### [Work order 1]
The historian's piece about Fred Leigh's childhood neighborhood names the streets where he lived. List every one of those street names, both the ones from his time and the current one.
### [Work order 2]
Write the next part of the historian's piece about Fred Leigh's childhood neighborhood, picking up after its final sentence.

Pounding the streets of
Historian Fred Hughes writes....
This is where the author Fred Leigh lived as a child. Through the pages of his acclaimed book Sentinel Street, he lets us into the lives of the characters of his childhood; miniature men and women creeping around cramped unhealthy cobblestone alleys, inhabiting draughty terraced houses, existing through poverty and means tests, dole, hand-me-down clothes, providence clubs and pawn shops. In Fred’s time it was Brook Street and Clarence Street, now it’s called Century Street.
The Loop Line closed in 1963. And so did a mineral line linking Shelton Bar with Hanley Deep Pit. You can still make out its direction of travel marked by a greenway, ending forlornly at a blocked-up tunnel entrance. Skips wait outside boarded-up houses. Torn curtains flap in broken windows. Ugly graffiti sprays cynical messages on gateless walls along litter-strewn back alleys. In this village in limbo Derek and Jayne Horton keep a corner shop opposite the Portland Inn.

Chart comprehension data
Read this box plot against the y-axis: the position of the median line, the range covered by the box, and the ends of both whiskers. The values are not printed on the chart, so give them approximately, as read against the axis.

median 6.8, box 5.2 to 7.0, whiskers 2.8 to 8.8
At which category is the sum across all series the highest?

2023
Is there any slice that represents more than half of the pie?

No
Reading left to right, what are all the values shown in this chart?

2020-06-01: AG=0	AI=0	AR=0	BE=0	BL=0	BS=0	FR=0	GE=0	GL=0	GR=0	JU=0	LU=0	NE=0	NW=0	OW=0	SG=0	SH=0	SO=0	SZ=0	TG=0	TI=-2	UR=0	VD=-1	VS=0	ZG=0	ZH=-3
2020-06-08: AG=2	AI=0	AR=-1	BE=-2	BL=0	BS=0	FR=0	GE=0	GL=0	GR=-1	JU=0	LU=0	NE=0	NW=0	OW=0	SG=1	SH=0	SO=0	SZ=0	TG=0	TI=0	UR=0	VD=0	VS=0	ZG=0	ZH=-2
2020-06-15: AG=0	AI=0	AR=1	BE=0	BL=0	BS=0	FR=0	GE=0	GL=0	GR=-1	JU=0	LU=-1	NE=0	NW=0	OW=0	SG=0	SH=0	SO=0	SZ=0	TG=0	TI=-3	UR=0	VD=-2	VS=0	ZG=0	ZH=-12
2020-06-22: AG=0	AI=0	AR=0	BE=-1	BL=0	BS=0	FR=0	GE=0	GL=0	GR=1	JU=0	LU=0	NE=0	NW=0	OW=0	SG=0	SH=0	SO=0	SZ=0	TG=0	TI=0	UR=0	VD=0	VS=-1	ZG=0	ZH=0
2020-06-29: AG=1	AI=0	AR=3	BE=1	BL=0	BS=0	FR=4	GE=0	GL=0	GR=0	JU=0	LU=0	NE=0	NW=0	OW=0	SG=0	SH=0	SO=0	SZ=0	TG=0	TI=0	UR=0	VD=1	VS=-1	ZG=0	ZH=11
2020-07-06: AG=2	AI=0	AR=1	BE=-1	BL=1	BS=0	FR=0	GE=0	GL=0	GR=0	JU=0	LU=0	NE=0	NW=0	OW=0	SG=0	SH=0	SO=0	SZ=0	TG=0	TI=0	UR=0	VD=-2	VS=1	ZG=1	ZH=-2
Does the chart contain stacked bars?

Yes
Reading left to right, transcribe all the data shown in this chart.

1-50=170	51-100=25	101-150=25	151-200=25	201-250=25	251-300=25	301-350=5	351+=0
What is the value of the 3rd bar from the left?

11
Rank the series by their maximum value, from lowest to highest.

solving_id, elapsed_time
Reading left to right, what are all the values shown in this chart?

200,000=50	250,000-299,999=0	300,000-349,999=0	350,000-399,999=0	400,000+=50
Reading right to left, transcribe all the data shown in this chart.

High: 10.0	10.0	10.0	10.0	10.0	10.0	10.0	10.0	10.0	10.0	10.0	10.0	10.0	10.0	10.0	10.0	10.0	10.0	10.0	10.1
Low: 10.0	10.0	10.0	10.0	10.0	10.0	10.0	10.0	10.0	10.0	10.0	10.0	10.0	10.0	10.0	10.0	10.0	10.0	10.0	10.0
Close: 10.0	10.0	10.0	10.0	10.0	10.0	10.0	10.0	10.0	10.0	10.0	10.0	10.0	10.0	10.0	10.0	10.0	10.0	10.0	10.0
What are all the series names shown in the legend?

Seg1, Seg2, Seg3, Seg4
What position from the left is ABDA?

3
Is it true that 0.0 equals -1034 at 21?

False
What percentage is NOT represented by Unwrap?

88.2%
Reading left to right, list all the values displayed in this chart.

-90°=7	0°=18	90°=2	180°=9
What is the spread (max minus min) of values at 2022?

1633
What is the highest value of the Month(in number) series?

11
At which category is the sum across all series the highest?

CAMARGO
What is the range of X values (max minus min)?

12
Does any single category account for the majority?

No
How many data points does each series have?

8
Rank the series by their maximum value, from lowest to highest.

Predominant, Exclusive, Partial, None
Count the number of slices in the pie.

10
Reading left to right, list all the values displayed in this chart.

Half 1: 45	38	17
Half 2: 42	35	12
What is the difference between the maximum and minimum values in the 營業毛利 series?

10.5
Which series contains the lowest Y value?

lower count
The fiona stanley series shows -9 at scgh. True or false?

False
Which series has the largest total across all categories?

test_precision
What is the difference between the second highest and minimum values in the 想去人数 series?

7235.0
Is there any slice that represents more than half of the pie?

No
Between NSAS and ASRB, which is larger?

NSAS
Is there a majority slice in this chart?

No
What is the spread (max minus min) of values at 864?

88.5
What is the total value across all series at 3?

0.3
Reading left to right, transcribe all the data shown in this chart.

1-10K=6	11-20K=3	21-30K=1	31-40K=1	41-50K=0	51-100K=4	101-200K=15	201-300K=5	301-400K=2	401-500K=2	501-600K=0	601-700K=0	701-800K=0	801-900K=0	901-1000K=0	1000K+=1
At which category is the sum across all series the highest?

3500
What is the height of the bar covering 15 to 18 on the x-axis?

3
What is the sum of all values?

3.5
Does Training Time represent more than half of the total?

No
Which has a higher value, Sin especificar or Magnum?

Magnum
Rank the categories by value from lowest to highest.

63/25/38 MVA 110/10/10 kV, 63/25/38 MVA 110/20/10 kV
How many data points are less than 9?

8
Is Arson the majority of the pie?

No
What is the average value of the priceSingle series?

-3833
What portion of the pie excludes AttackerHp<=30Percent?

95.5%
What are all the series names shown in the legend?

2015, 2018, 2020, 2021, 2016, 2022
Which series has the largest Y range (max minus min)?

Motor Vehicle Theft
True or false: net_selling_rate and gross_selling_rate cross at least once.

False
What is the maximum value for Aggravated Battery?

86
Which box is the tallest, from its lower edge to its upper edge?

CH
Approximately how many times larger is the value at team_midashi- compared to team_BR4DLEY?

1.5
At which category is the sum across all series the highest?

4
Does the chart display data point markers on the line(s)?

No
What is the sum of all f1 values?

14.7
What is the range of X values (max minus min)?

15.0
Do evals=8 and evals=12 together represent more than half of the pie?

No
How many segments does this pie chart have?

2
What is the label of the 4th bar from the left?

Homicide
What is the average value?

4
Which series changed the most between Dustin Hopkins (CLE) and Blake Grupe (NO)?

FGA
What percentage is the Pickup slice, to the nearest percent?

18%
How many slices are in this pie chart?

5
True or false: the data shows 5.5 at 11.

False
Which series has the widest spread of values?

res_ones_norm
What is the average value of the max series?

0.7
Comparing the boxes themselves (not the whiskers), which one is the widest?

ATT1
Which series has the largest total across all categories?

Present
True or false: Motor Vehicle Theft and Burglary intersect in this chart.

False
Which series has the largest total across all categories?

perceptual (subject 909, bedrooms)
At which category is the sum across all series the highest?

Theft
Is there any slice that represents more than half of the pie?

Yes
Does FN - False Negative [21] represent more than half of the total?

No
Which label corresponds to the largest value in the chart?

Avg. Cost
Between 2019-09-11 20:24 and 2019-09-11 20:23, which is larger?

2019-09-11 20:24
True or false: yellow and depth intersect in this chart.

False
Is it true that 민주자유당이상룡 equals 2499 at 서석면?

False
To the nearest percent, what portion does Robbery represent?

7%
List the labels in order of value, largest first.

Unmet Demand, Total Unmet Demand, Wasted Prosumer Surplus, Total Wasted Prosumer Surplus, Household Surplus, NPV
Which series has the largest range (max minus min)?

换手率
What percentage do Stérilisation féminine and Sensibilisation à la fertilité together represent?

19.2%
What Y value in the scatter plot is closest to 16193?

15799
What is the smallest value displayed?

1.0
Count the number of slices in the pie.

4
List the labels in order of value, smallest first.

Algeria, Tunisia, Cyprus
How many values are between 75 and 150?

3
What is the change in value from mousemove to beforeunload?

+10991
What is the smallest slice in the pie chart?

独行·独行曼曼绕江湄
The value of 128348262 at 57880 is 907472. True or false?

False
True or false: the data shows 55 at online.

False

### [Final answer 1]
Brook Street, Clarence Street, Century Street

### [Final answer 2]
“Nobody is telling us straight,” says one resident preferring not to be named. “I’ve lived in this street for forty-years. I knew everybody and we all looked out for each other. But the trend of absent landlords has brought about the worst aspects. A lot of houses are boarded up; some already have been knocked down. Look at my house though. I’ve spent a fortune on its modernisation and decoration. Who’s going to compensate me for what it’s actually worth?”
“The land came into our family a hundred years ago,” explains the owner 57 year old Tony Carter. “It was owned by my great-grandmother Fanny Wilshaw. The building you mention was a pub called the White Horse. I don’t remember it being a pub; it was always used as a house and office. My great-grandmother was a scrap metal dealer. She’d sit in the yard with a bag of coins weighing and buying metal. Then my grandmother took over. Her name was Frances but everybody knew her as Girlie. She married into the Carter family and my dad George ran the business until he retired. Now I run it with my son Simon.”
Around the corner Blackwell’s Row once neighboured with Churchill Pottery. And that’s gone as well.
“It’s all change around here these days,” says Tony. “Come back in five years and it might be different again. Who knows?”
Visually pride of place goes to the Raven pub on the corner of Sneyd Street whose owners are Simon and Sarah Cullen.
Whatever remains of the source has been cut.